Exercise 27.27 (***)

Design a multi-tenant orchestration platform for an organization with 10 ML teams, each running 5–20 pipelines. The platform must provide:

Resource isolation (one team's pipeline cannot starve another's)
Shared infrastructure (GPU pool, feature store, model registry)
Self-service pipeline deployment (teams deploy without platform team involvement)
Cost attribution (track compute cost per team per pipeline)
Common observability (unified alerting and monitoring)

Specify the architecture, Kubernetes resource configuration, and Dagster/Airflow configuration that achieves these requirements.

Exercise 27.28 (****)

The chapter treats pipeline orchestration as a DAG scheduling problem. Formally model the problem as follows:

(a) Define the pipeline scheduling problem: given a DAG $G = (V, E)$ with task durations $d_v$ for each $v \in V$, $k$ parallel execution slots, and a deadline $T$, determine whether all tasks can complete by $T$.

(b) Prove that this problem is NP-hard by reduction from multiprocessor scheduling.

(c) Describe the greedy heuristic used by Airflow's scheduler (longest-processing-time-first) and analyze its approximation ratio for the makespan minimization objective.

(d) Propose a practical improvement to Airflow's scheduler that accounts for task duration estimates. How would you obtain reliable duration estimates?

Progressive Project: Milestone 11

Exercise 27.29 (***)

M11: Build the StreamRec Training Pipeline in Dagster

Implement the complete StreamRec training pipeline as a set of Dagster software-defined assets. Your implementation must include:

Assets: raw_interactions, validated_interactions, training_features, retrieval_model, ranking_model, retrieval_evaluation, ranking_evaluation, registered_models
Partitioning: Daily partitions with backfill support
IO Manager: S3-backed (use local filesystem for development via resource configuration)
Retry policies: Exponential backoff on training tasks (max 2 retries)
Data contracts: Validate the output schema of each asset before passing to the next
Metadata: Log row counts, column statistics, MLflow run IDs, and evaluation metrics as Dagster metadata
Tests: At least 5 unit tests for individual asset logic and 1 integration test for the full pipeline

Use the Dagster implementation from Section 27.4 as your starting point. Extend it with the testing patterns from Section 27.10 and the failure handling patterns from Section 27.7.

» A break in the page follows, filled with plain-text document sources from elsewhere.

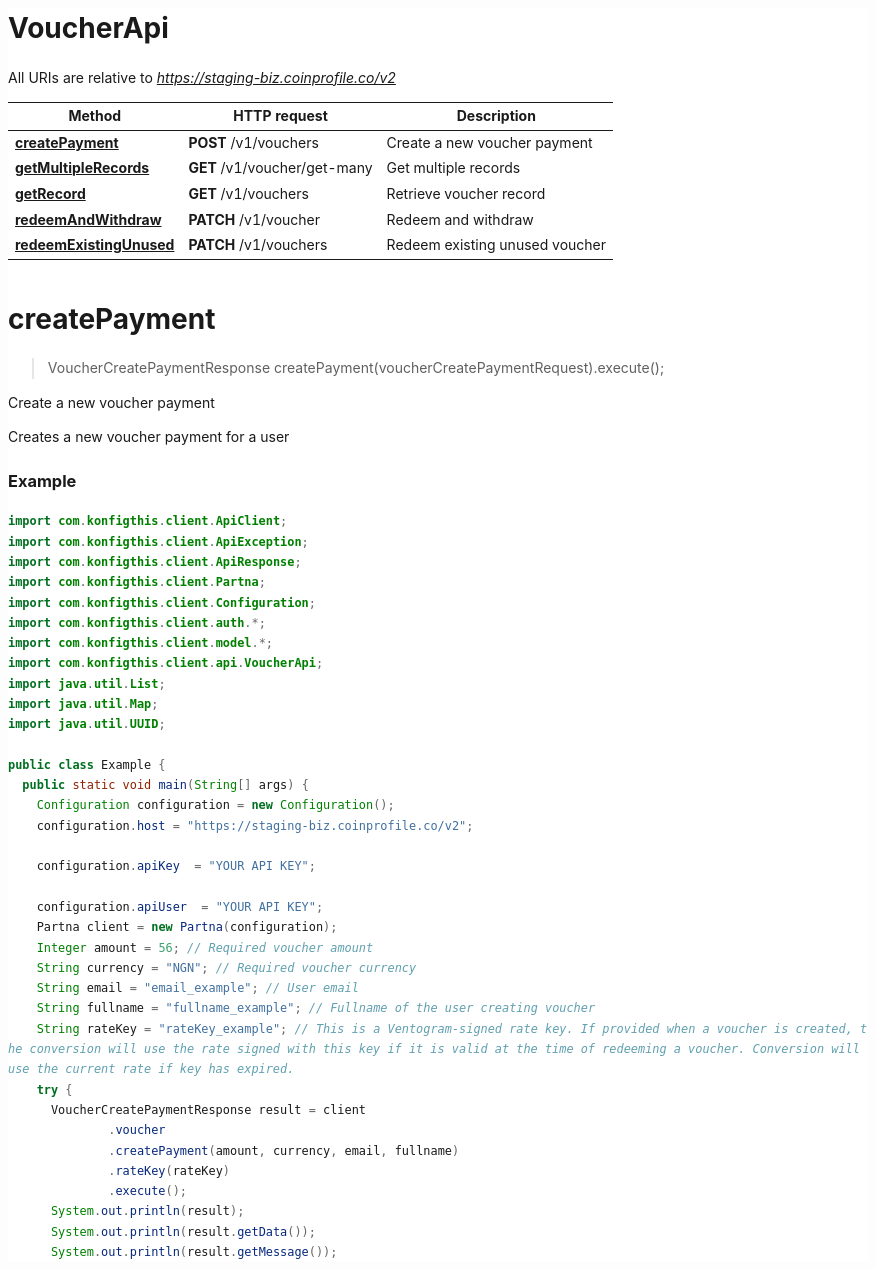 # VoucherApi

All URIs are relative to *https://staging-biz.coinprofile.co/v2*

| Method | HTTP request | Description |
|------------- | ------------- | -------------|
| [**createPayment**](VoucherApi.md#createPayment) | **POST** /v1/vouchers | Create a new voucher payment |
| [**getMultipleRecords**](VoucherApi.md#getMultipleRecords) | **GET** /v1/voucher/get-many | Get multiple records |
| [**getRecord**](VoucherApi.md#getRecord) | **GET** /v1/vouchers | Retrieve voucher record |
| [**redeemAndWithdraw**](VoucherApi.md#redeemAndWithdraw) | **PATCH** /v1/voucher | Redeem and withdraw |
| [**redeemExistingUnused**](VoucherApi.md#redeemExistingUnused) | **PATCH** /v1/vouchers | Redeem existing unused voucher |


<a name="createPayment"></a>
# **createPayment**
> VoucherCreatePaymentResponse createPayment(voucherCreatePaymentRequest).execute();

Create a new voucher payment

Creates a new voucher payment for a user

### Example
```java
import com.konfigthis.client.ApiClient;
import com.konfigthis.client.ApiException;
import com.konfigthis.client.ApiResponse;
import com.konfigthis.client.Partna;
import com.konfigthis.client.Configuration;
import com.konfigthis.client.auth.*;
import com.konfigthis.client.model.*;
import com.konfigthis.client.api.VoucherApi;
import java.util.List;
import java.util.Map;
import java.util.UUID;

public class Example {
  public static void main(String[] args) {
    Configuration configuration = new Configuration();
    configuration.host = "https://staging-biz.coinprofile.co/v2";
    
    configuration.apiKey  = "YOUR API KEY";
    
    configuration.apiUser  = "YOUR API KEY";
    Partna client = new Partna(configuration);
    Integer amount = 56; // Required voucher amount
    String currency = "NGN"; // Required voucher currency
    String email = "email_example"; // User email
    String fullname = "fullname_example"; // Fullname of the user creating voucher
    String rateKey = "rateKey_example"; // This is a Ventogram-signed rate key. If provided when a voucher is created, the conversion will use the rate signed with this key if it is valid at the time of redeeming a voucher. Conversion will use the current rate if key has expired.
    try {
      VoucherCreatePaymentResponse result = client
              .voucher
              .createPayment(amount, currency, email, fullname)
              .rateKey(rateKey)
              .execute();
      System.out.println(result);
      System.out.println(result.getData());
      System.out.println(result.getMessage());
```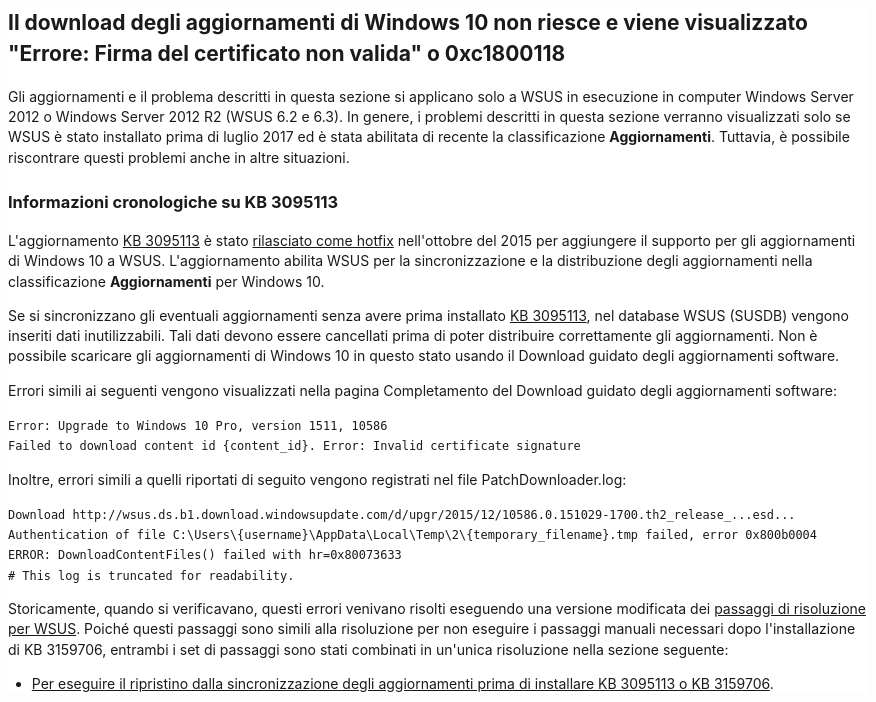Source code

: ## <a name="download-of-windows-10-upgrades-fails-with-error-invalid-certificate-signature-or-0xc1800118"></a><a name="BKMK_RecoverUpgrades"></a> Il download degli aggiornamenti di Windows 10 non riesce e viene visualizzato "Errore: Firma del certificato non valida" o 0xc1800118

Gli aggiornamenti e il problema descritti in questa sezione si applicano solo a WSUS in esecuzione in computer Windows Server 2012 o Windows Server 2012 R2 (WSUS 6.2 e 6.3). In genere, i problemi descritti in questa sezione verranno visualizzati solo se WSUS è stato installato prima di luglio 2017 ed è stata abilitata di recente la classificazione **Aggiornamenti**. Tuttavia, è possibile riscontrare questi problemi anche in altre situazioni.

### <a name="historical-information-about-kb-3095113"></a>Informazioni cronologiche su KB 3095113

 L'aggiornamento [KB 3095113](https://support.microsoft.com/kb/3095113) è stato [rilasciato come hotfix](https://blogs.technet.microsoft.com/wsus/2015/12/03/important-update-for-wsus-4-0-kb-3095113/) nell'ottobre del 2015 per aggiungere il supporto per gli aggiornamenti di Windows 10 a WSUS. L'aggiornamento abilita WSUS per la sincronizzazione e la distribuzione degli aggiornamenti nella classificazione **Aggiornamenti** per Windows 10.

Se si sincronizzano gli eventuali aggiornamenti senza avere prima installato [KB 3095113](https://support.microsoft.com/kb/3095113), nel database WSUS (SUSDB) vengono inseriti dati inutilizzabili. Tali dati devono essere cancellati prima di poter distribuire correttamente gli aggiornamenti. Non è possibile scaricare gli aggiornamenti di Windows 10 in questo stato usando il Download guidato degli aggiornamenti software.

Errori simili ai seguenti vengono visualizzati nella pagina Completamento del Download guidato degli aggiornamenti software:

``` Output
Error: Upgrade to Windows 10 Pro, version 1511, 10586
Failed to download content id {content_id}. Error: Invalid certificate signature
```

Inoltre, errori simili a quelli riportati di seguito vengono registrati nel file PatchDownloader.log:

``` Log
Download http://wsus.ds.b1.download.windowsupdate.com/d/upgr/2015/12/10586.0.151029-1700.th2_release_...esd...
Authentication of file C:\Users\{username}\AppData\Local\Temp\2\{temporary_filename}.tmp failed, error 0x800b0004
ERROR: DownloadContentFiles() failed with hr=0x80073633
# This log is truncated for readability.
```

Storicamente, quando si verificavano, questi errori venivano risolti eseguendo una versione modificata dei [passaggi di risoluzione per WSUS](https://blogs.technet.microsoft.com/wsus/2016/01/29/how-to-delete-upgrades-in-wsus/). Poiché questi passaggi sono simili alla risoluzione per non eseguire i passaggi manuali necessari dopo l'installazione di KB 3159706, entrambi i set di passaggi sono stati combinati in un'unica risoluzione nella sezione seguente:

- [Per eseguire il ripristino dalla sincronizzazione degli aggiornamenti prima di installare KB 3095113 o KB 3159706](#bkmk_fix-upgrades).
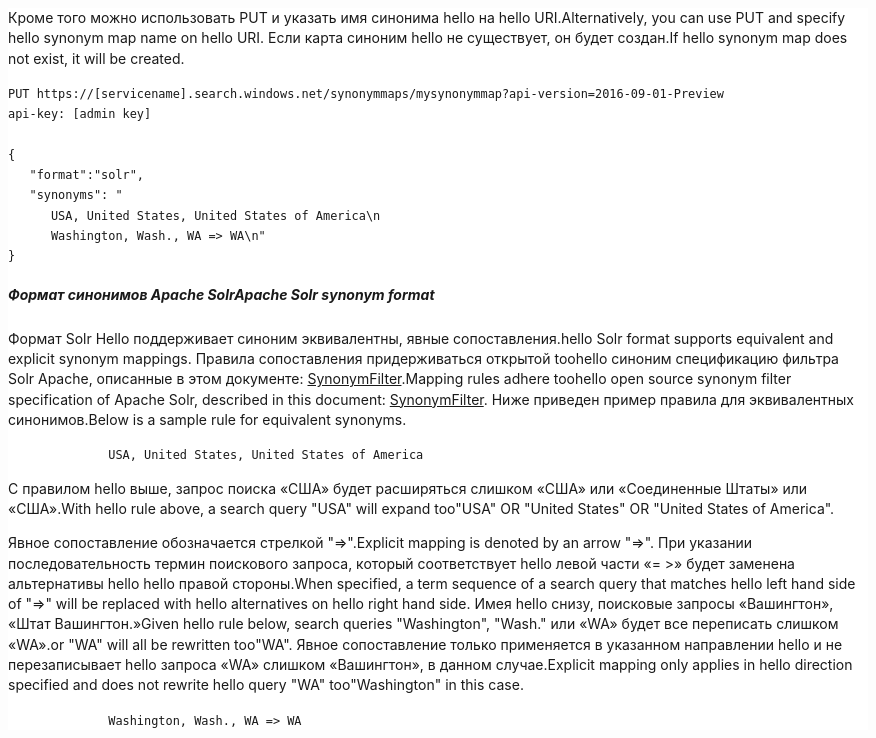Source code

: <span data-ttu-id="4a7c1-133">Кроме того можно использовать PUT и указать имя синонима hello на hello URI.</span><span class="sxs-lookup"><span data-stu-id="4a7c1-133">Alternatively, you can use PUT and specify hello synonym map name on hello URI.</span></span> <span data-ttu-id="4a7c1-134">Если карта синоним hello не существует, он будет создан.</span><span class="sxs-lookup"><span data-stu-id="4a7c1-134">If hello synonym map does not exist, it will be created.</span></span>

    PUT https://[servicename].search.windows.net/synonymmaps/mysynonymmap?api-version=2016-09-01-Preview
    api-key: [admin key]

    {  
       "format":"solr",
       "synonyms": "
          USA, United States, United States of America\n
          Washington, Wash., WA => WA\n"
    }

##### <a name="apache-solr-synonym-format"></a><span data-ttu-id="4a7c1-135">Формат синонимов Apache Solr</span><span class="sxs-lookup"><span data-stu-id="4a7c1-135">Apache Solr synonym format</span></span>

<span data-ttu-id="4a7c1-136">Формат Solr Hello поддерживает синоним эквивалентны, явные сопоставления.</span><span class="sxs-lookup"><span data-stu-id="4a7c1-136">hello Solr format supports equivalent and explicit synonym mappings.</span></span> <span data-ttu-id="4a7c1-137">Правила сопоставления придерживаться открытой toohello синоним спецификацию фильтра Solr Apache, описанные в этом документе: [SynonymFilter](https://cwiki.apache.org/confluence/display/solr/Filter+Descriptions#FilterDescriptions-SynonymFilter).</span><span class="sxs-lookup"><span data-stu-id="4a7c1-137">Mapping rules adhere toohello open source synonym filter specification of Apache Solr, described in this document: [SynonymFilter](https://cwiki.apache.org/confluence/display/solr/Filter+Descriptions#FilterDescriptions-SynonymFilter).</span></span> <span data-ttu-id="4a7c1-138">Ниже приведен пример правила для эквивалентных синонимов.</span><span class="sxs-lookup"><span data-stu-id="4a7c1-138">Below is a sample rule for equivalent synonyms.</span></span>
```
              USA, United States, United States of America
```

<span data-ttu-id="4a7c1-139">С правилом hello выше, запрос поиска «США» будет расширяться слишком «США» или «Соединенные Штаты» или «США».</span><span class="sxs-lookup"><span data-stu-id="4a7c1-139">With hello rule above, a search query "USA" will expand too"USA" OR "United States" OR "United States of America".</span></span>

<span data-ttu-id="4a7c1-140">Явное сопоставление обозначается стрелкой "=>".</span><span class="sxs-lookup"><span data-stu-id="4a7c1-140">Explicit mapping is denoted by an arrow "=>".</span></span> <span data-ttu-id="4a7c1-141">При указании последовательность термин поискового запроса, который соответствует hello левой части «= >» будет заменена альтернативы hello hello правой стороны.</span><span class="sxs-lookup"><span data-stu-id="4a7c1-141">When specified, a term sequence of a search query that matches hello left hand side of "=>" will be replaced with hello alternatives on hello right hand side.</span></span> <span data-ttu-id="4a7c1-142">Имея hello снизу, поисковые запросы «Вашингтон», «Штат Вашингтон.»</span><span class="sxs-lookup"><span data-stu-id="4a7c1-142">Given hello rule below, search queries "Washington", "Wash."</span></span> <span data-ttu-id="4a7c1-143">или «WA» будет все переписать слишком «WA».</span><span class="sxs-lookup"><span data-stu-id="4a7c1-143">or "WA" will all be rewritten too"WA".</span></span> <span data-ttu-id="4a7c1-144">Явное сопоставление только применяется в указанном направлении hello и не перезаписывает hello запроса «WA» слишком «Вашингтон», в данном случае.</span><span class="sxs-lookup"><span data-stu-id="4a7c1-144">Explicit mapping only applies in hello direction specified and does not rewrite hello query "WA" too"Washington" in this case.</span></span>
```
              Washington, Wash., WA => WA
```
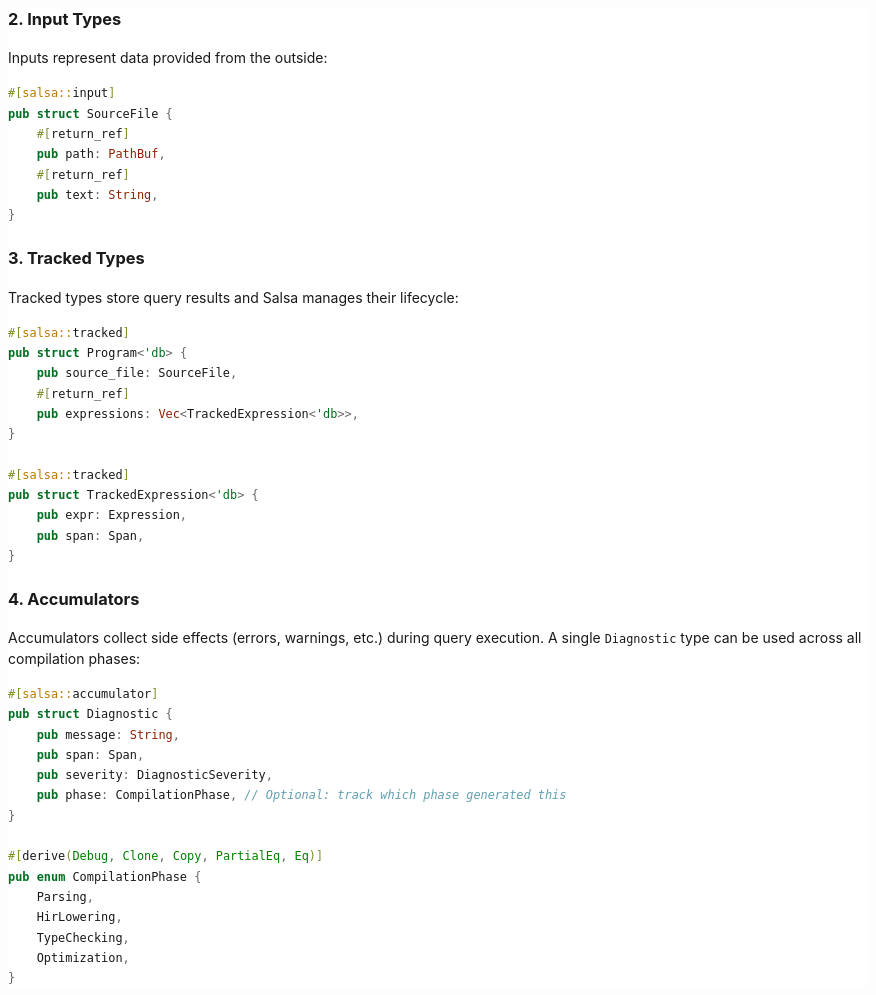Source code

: ### 2. Input Types

Inputs represent data provided from the outside:

```rust
#[salsa::input]
pub struct SourceFile {
    #[return_ref]
    pub path: PathBuf,
    #[return_ref]
    pub text: String,
}
```

### 3. Tracked Types

Tracked types store query results and Salsa manages their lifecycle:

```rust
#[salsa::tracked]
pub struct Program<'db> {
    pub source_file: SourceFile,
    #[return_ref]
    pub expressions: Vec<TrackedExpression<'db>>,
}

#[salsa::tracked]
pub struct TrackedExpression<'db> {
    pub expr: Expression,
    pub span: Span,
}
```

### 4. Accumulators

Accumulators collect side effects (errors, warnings, etc.) during query execution. A single `Diagnostic` type can be used across all compilation phases:

```rust
#[salsa::accumulator]
pub struct Diagnostic {
    pub message: String,
    pub span: Span,
    pub severity: DiagnosticSeverity,
    pub phase: CompilationPhase, // Optional: track which phase generated this
}

#[derive(Debug, Clone, Copy, PartialEq, Eq)]
pub enum CompilationPhase {
    Parsing,
    HirLowering,
    TypeChecking,
    Optimization,
}
```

Deliverable: A working Dagster project that can be run with dagster dev on synthetic data.

Exercise 27.30 (****)

M11 Extension: Multi-Framework Comparison

Implement the same pipeline in both Airflow and Prefect (in addition to the Dagster implementation from Exercise 27.29). Run all three implementations on the same synthetic dataset and compare:

Lines of code (framework boilerplate vs. business logic)
Time to implement (track your hours)
Ease of testing (can you run unit tests without the orchestrator runtime?)
Backfill experience (backfill 7 days and report the workflow)
Debugging experience (introduce a deliberate bug in the validation logic and compare how each framework reports it)

Write a 2-page comparison report with a recommendation for which framework you would choose for a team of 5 ML engineers building 10 pipelines.